Please write out the source text of each entry below word for word, leaving the pictures out of your answer.

***** Records supplied *****

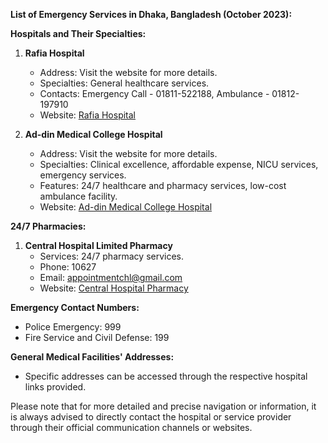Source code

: **List of Emergency Services in Dhaka, Bangladesh (October 2023):**

**Hospitals and Their Specialties:**
1. **Rafia Hospital**
   - Address: Visit the website for more details.
   - Specialties: General healthcare services.
   - Contacts: Emergency Call - 01811-522188, Ambulance - 01812-197910
   - Website: [Rafia Hospital](https://www.rafiahospital.com/)

2. **Ad-din Medical College Hospital**
   - Address: Visit the website for more details.
   - Specialties: Clinical excellence, affordable expense, NICU services, emergency services.
   - Features: 24/7 healthcare and pharmacy services, low-cost ambulance facility.
   - Website: [Ad-din Medical College Hospital](https://awmch.addinhospital.org/)

**24/7 Pharmacies:**
1. **Central Hospital Limited Pharmacy**
   - Services: 24/7 pharmacy services.
   - Phone: 10627
   - Email: appointmentchl@gmail.com
   - Website: [Central Hospital Pharmacy](https://centralhospitalltdbd.com/pharmacy-services/)

**Emergency Contact Numbers:**
- Police Emergency: 999
- Fire Service and Civil Defense: 199

**General Medical Facilities' Addresses:**
- Specific addresses can be accessed through the respective hospital links provided.

Please note that for more detailed and precise navigation or information, it is always advised to directly contact the hospital or service provider through their official communication channels or websites.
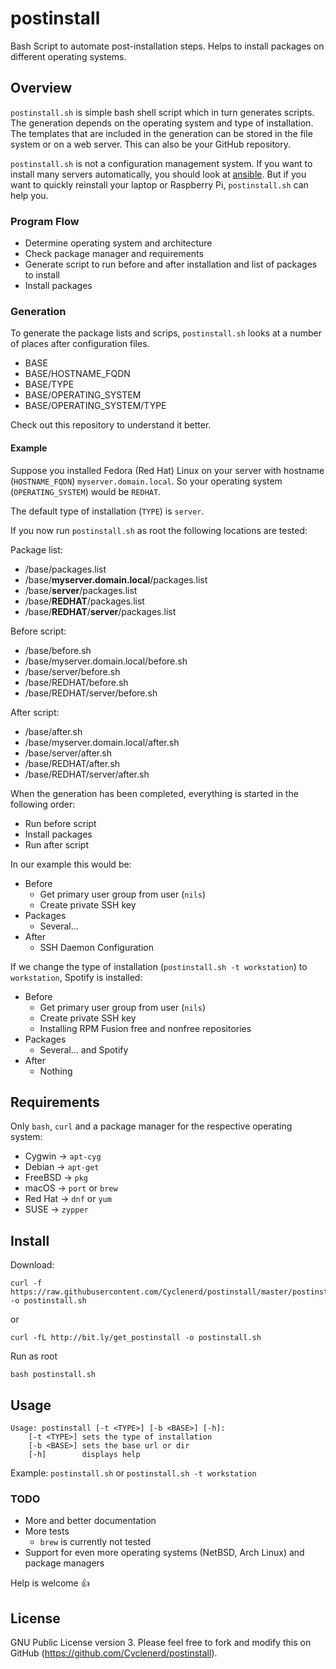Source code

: # postinstall

Bash Script to automate post-installation steps.
Helps to install packages on different operating systems.

## Overview

`postinstall.sh` is simple bash shell script which in turn generates scripts.
The generation depends on the operating system and type of installation.
The templates that are included in the generation can be stored in the file system or on a web server.
This can also be your GitHub repository.

`postinstall.sh` is not a configuration management system.
If you want to install many servers automatically, you should look at [ansible](https://github.com/ansible/ansible).
But if you want to quickly reinstall your laptop or Raspberry Pi, `postinstall.sh` can help you.

### Program Flow

* Determine operating system and architecture
* Check package manager and requirements
* Generate script to run before and after installation and list of packages to install
* Install packages

### Generation

To generate the package lists and scrips, `postinstall.sh` looks at a number of places after configuration files.

* BASE
* BASE/HOSTNAME_FQDN
* BASE/TYPE
* BASE/OPERATING_SYSTEM
* BASE/OPERATING_SYSTEM/TYPE

Check out this repository to understand it better.

#### Example

Suppose you installed Fedora (Red Hat) Linux on your server with hostname (`HOSTNAME_FQDN`) `myserver.domain.local`.
So your operating system (`OPERATING_SYSTEM`) would be `REDHAT`.

The default type of installation (`TYPE`) is `server`.

If you now run `postinstall.sh` as root the following locations are tested:

Package list:

* /base/packages.list
* /base/__myserver.domain.local__/packages.list
* /base/__server__/packages.list
* /base/__REDHAT__/packages.list
* /base/__REDHAT__/__server__/packages.list

Before script:

* /base/before.sh
* /base/myserver.domain.local/before.sh
* /base/server/before.sh
* /base/REDHAT/before.sh
* /base/REDHAT/server/before.sh

After script:

* /base/after.sh
* /base/myserver.domain.local/after.sh
* /base/server/after.sh
* /base/REDHAT/after.sh
* /base/REDHAT/server/after.sh

When the generation has been completed, everything is started in the following order:

* Run before script
* Install packages
* Run after script

In our example this would be:

* Before
	* Get primary user group from user (`nils`)
	* Create private SSH key
* Packages
	* Several...
* After
	* SSH Daemon Configuration
	
If we change the type of installation (`postinstall.sh -t workstation`) to `workstation`, Spotify is installed:

* Before
	* Get primary user group from user (`nils`)
	* Create private SSH key
	* Installing RPM Fusion free and nonfree repositories
* Packages
	* Several... and Spotify
* After
	* Nothing

## Requirements

Only `bash`, `curl` and a package manager for the respective operating system:

* Cygwin  → `apt-cyg`
* Debian  → `apt-get`
* FreeBSD → `pkg`
* macOS   → `port` or `brew`
* Red Hat → `dnf` or `yum`
* SUSE    → `zypper`

## Install

Download:

	curl -f https://raw.githubusercontent.com/Cyclenerd/postinstall/master/postinstall.sh -o postinstall.sh

or

	curl -fL http://bit.ly/get_postinstall -o postinstall.sh

Run as root

	bash postinstall.sh


## Usage

	Usage: postinstall [-t <TYPE>] [-b <BASE>] [-h]:
		[-t <TYPE>] sets the type of installation
		[-b <BASE>] sets the base url or dir
		[-h]        displays help

Example: `postinstall.sh` or `postinstall.sh -t workstation`

### TODO

* More and better documentation
* More tests
	* `brew` is currently not tested
* Support for even more operating systems (NetBSD, Arch Linux) and package managers

Help is welcome 👍

## License

GNU Public License version 3.
Please feel free to fork and modify this on GitHub (https://github.com/Cyclenerd/postinstall).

*****

Task response:
Source code

: **List of Emergency Services in Dhaka, Bangladesh (October 2023):**

**Hospitals and Their Specialties:**
1. **Rafia Hospital**
   - Address: Visit the website for more details.
   - Specialties: General healthcare services.
   - Contacts: Emergency Call - 01811-522188, Ambulance - 01812-197910
   - Website: [Rafia Hospital](https://www.rafiahospital.com/)

2. **Ad-din Medical College Hospital**
   - Address: Visit the website for more details.
   - Specialties: Clinical excellence, affordable expense, NICU services, emergency services.
   - Features: 24/7 healthcare and pharmacy services, low-cost ambulance facility.
   - Website: [Ad-din Medical College Hospital](https://awmch.addinhospital.org/)

**24/7 Pharmacies:**
1. **Central Hospital Limited Pharmacy**
   - Services: 24/7 pharmacy services.
   - Phone: 10627
   - Email: appointmentchl@gmail.com
   - Website: [Central Hospital Pharmacy](https://centralhospitalltdbd.com/pharmacy-services/)

**Emergency Contact Numbers:**
- Police Emergency: 999
- Fire Service and Civil Defense: 199

**General Medical Facilities' Addresses:**
- Specific addresses can be accessed through the respective hospital links provided.

Please note that for more detailed and precise navigation or information, it is always advised to directly contact the hospital or service provider through their official communication channels or websites.
Source code

: # postinstall

Bash Script to automate post-installation steps.
Helps to install packages on different operating systems.

## Overview

`postinstall.sh` is simple bash shell script which in turn generates scripts.
The generation depends on the operating system and type of installation.
The templates that are included in the generation can be stored in the file system or on a web server.
This can also be your GitHub repository.

`postinstall.sh` is not a configuration management system.
If you want to install many servers automatically, you should look at [ansible](https://github.com/ansible/ansible).
But if you want to quickly reinstall your laptop or Raspberry Pi, `postinstall.sh` can help you.

### Program Flow

* Determine operating system and architecture
* Check package manager and requirements
* Generate script to run before and after installation and list of packages to install
* Install packages

### Generation

To generate the package lists and scrips, `postinstall.sh` looks at a number of places after configuration files.

* BASE
* BASE/HOSTNAME_FQDN
* BASE/TYPE
* BASE/OPERATING_SYSTEM
* BASE/OPERATING_SYSTEM/TYPE

Check out this repository to understand it better.

#### Example

Suppose you installed Fedora (Red Hat) Linux on your server with hostname (`HOSTNAME_FQDN`) `myserver.domain.local`.
So your operating system (`OPERATING_SYSTEM`) would be `REDHAT`.

The default type of installation (`TYPE`) is `server`.

If you now run `postinstall.sh` as root the following locations are tested:

Package list:

* /base/packages.list
* /base/__myserver.domain.local__/packages.list
* /base/__server__/packages.list
* /base/__REDHAT__/packages.list
* /base/__REDHAT__/__server__/packages.list

Before script:

* /base/before.sh
* /base/myserver.domain.local/before.sh
* /base/server/before.sh
* /base/REDHAT/before.sh
* /base/REDHAT/server/before.sh

After script:

* /base/after.sh
* /base/myserver.domain.local/after.sh
* /base/server/after.sh
* /base/REDHAT/after.sh
* /base/REDHAT/server/after.sh

When the generation has been completed, everything is started in the following order:

* Run before script
* Install packages
* Run after script

In our example this would be:

* Before
	* Get primary user group from user (`nils`)
	* Create private SSH key
* Packages
	* Several...
* After
	* SSH Daemon Configuration
	
If we change the type of installation (`postinstall.sh -t workstation`) to `workstation`, Spotify is installed:

* Before
	* Get primary user group from user (`nils`)
	* Create private SSH key
	* Installing RPM Fusion free and nonfree repositories
* Packages
	* Several... and Spotify
* After
	* Nothing

## Requirements

Only `bash`, `curl` and a package manager for the respective operating system:

* Cygwin  → `apt-cyg`
* Debian  → `apt-get`
* FreeBSD → `pkg`
* macOS   → `port` or `brew`
* Red Hat → `dnf` or `yum`
* SUSE    → `zypper`

## Install

Download:

	curl -f https://raw.githubusercontent.com/Cyclenerd/postinstall/master/postinstall.sh -o postinstall.sh

or

	curl -fL http://bit.ly/get_postinstall -o postinstall.sh

Run as root

	bash postinstall.sh


## Usage

	Usage: postinstall [-t <TYPE>] [-b <BASE>] [-h]:
		[-t <TYPE>] sets the type of installation
		[-b <BASE>] sets the base url or dir
		[-h]        displays help

Example: `postinstall.sh` or `postinstall.sh -t workstation`

### TODO

* More and better documentation
* More tests
	* `brew` is currently not tested
* Support for even more operating systems (NetBSD, Arch Linux) and package managers

Help is welcome 👍

## License

GNU Public License version 3.
Please feel free to fork and modify this on GitHub (https://github.com/Cyclenerd/postinstall).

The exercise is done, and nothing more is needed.